Let's take a look again at LinkedIn. When it started it provided a useful central way to store contacts and a professional version of ‘Friends Reunited.’ It added on professional groups who shared useful things and acted as a way to access people in a semi-protected way. It used to be a source of a few great contacts and snippets of information that were truly useful. However it is now a barrage of semi-connected white noise and a haven for contingent recruiters. It's a high content advance on a telephone directory, but look at what happened to that system. The phone book is a vital source of useful, crowd-sourced data, but the real VIPs are all ex-directory.

Professionally we know that transformational people are identified by how they influence others, not what they say about themselves. They do not need to market themselves. Even after an unprecedented reduction in head count across the Life Sciences, the most transformational people are still actively employed doing great things for great

companies, not managing their digital footprint.

Trend Setters

Executives are leaders.

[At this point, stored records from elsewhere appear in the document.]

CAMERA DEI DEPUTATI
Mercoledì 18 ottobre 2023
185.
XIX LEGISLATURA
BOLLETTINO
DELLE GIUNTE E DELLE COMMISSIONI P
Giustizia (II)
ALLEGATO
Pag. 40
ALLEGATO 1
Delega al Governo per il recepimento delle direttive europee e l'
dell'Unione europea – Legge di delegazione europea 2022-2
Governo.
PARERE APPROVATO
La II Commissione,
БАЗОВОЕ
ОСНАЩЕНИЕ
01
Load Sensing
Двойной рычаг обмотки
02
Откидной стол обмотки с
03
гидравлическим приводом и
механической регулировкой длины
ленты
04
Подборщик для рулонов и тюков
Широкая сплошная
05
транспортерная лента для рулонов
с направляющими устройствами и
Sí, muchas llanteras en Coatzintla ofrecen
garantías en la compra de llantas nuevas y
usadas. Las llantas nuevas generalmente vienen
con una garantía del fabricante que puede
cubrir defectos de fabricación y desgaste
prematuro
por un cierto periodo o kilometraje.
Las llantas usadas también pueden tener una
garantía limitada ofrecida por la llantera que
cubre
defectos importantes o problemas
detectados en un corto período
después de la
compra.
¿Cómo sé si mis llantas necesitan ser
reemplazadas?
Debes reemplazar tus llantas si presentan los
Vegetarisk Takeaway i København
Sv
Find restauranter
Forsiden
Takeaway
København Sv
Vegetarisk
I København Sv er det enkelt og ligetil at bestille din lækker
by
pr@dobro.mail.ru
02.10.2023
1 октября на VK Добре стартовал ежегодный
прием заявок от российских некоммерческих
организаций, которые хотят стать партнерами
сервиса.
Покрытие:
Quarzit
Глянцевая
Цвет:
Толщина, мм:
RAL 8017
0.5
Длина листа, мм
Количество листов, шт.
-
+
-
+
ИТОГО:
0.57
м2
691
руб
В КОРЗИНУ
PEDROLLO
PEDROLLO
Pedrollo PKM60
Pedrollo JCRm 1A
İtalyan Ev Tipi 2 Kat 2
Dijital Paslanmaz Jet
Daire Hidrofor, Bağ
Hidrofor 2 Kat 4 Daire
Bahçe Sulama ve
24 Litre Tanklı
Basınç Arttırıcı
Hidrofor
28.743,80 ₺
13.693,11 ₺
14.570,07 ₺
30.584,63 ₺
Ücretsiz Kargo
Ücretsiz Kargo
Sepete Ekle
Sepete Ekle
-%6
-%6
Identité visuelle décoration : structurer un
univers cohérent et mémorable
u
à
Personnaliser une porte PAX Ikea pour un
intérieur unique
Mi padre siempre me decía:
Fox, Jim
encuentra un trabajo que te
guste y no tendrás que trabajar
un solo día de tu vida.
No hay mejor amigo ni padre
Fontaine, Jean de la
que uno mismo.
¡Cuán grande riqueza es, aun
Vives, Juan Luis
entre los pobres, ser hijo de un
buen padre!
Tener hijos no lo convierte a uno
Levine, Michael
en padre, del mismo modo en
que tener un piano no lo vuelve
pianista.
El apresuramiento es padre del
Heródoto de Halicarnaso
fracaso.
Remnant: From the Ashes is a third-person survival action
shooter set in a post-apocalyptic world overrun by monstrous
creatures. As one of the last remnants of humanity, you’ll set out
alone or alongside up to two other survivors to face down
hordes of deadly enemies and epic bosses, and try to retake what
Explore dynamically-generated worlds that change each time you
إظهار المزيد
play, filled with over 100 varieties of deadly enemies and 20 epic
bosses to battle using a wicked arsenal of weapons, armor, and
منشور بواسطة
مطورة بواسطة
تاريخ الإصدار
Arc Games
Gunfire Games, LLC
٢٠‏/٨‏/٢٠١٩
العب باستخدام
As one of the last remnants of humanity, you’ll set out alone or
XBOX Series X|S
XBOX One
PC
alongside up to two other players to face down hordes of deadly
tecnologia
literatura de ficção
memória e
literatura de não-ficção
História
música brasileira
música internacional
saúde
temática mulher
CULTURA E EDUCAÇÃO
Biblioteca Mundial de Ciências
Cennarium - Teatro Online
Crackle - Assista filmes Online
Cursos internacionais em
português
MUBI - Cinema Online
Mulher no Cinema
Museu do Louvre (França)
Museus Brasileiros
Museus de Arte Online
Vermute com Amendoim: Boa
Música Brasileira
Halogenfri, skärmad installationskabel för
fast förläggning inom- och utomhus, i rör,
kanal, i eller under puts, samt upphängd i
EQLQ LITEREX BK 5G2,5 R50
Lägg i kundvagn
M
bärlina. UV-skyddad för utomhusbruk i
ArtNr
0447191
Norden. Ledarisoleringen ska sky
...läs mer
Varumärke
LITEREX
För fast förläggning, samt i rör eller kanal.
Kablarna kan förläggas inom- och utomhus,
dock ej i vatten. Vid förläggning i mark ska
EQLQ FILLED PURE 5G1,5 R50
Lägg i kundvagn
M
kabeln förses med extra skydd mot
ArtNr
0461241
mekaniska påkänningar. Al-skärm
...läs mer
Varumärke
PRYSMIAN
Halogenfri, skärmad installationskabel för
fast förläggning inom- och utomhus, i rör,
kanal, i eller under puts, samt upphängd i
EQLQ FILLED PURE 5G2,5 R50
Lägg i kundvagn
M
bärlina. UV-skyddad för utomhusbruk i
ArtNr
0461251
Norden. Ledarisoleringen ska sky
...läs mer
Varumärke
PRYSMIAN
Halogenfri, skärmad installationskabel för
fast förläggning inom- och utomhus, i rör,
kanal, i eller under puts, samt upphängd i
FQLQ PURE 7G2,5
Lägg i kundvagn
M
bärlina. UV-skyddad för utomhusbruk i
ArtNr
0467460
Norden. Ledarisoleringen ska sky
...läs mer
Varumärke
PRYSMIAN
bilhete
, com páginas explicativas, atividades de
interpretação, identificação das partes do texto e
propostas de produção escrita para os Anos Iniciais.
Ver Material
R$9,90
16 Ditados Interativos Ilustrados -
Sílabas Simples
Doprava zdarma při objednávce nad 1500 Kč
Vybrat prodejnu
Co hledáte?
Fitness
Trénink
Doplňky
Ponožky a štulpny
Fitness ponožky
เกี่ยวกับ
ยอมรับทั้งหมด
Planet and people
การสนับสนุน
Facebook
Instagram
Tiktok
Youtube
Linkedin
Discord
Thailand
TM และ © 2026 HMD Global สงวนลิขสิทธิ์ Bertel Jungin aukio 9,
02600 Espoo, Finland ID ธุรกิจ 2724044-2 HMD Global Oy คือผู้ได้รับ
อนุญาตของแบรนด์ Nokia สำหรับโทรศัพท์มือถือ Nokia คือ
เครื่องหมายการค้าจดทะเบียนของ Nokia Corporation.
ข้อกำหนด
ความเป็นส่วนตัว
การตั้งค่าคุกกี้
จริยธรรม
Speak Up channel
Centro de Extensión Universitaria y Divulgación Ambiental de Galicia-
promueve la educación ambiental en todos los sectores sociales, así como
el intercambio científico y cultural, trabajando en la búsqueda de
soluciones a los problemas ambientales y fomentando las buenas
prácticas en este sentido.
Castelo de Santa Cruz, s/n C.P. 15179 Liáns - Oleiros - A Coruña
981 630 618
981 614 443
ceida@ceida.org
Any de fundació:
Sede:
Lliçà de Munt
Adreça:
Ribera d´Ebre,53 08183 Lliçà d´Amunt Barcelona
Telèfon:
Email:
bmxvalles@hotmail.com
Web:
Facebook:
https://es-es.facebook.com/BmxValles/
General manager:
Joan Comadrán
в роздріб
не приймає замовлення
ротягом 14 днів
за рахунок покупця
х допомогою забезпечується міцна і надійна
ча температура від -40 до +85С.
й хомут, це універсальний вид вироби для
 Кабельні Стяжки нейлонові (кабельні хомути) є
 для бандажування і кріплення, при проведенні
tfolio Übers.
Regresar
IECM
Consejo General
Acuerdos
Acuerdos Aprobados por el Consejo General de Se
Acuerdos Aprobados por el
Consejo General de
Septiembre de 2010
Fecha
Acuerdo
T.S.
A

Therefore the leadership of the executive cohort leaving social media channels in favour of discrete peer-to-peer relationships is natural. We are not predicting the death of social media portals any time soon. They will remain as self-advertising platforms, sources of data for business development, low-level recruitment and as a useful professional Rolodex. However it is only one element of a much more complex set of Web 4.0-ready data networks which define and support executives.

Social media technology has created a useful data resource, but the trough of disillusionment has begun from the top down. What is to come is a return to more personalized, privileged networks, enabled by the Internet, but not on public view and not limited to one platform. It will be a beautifully complex world that, like the world of executives, is people-driven.

Chris Molloy is CEO of the RSA Group.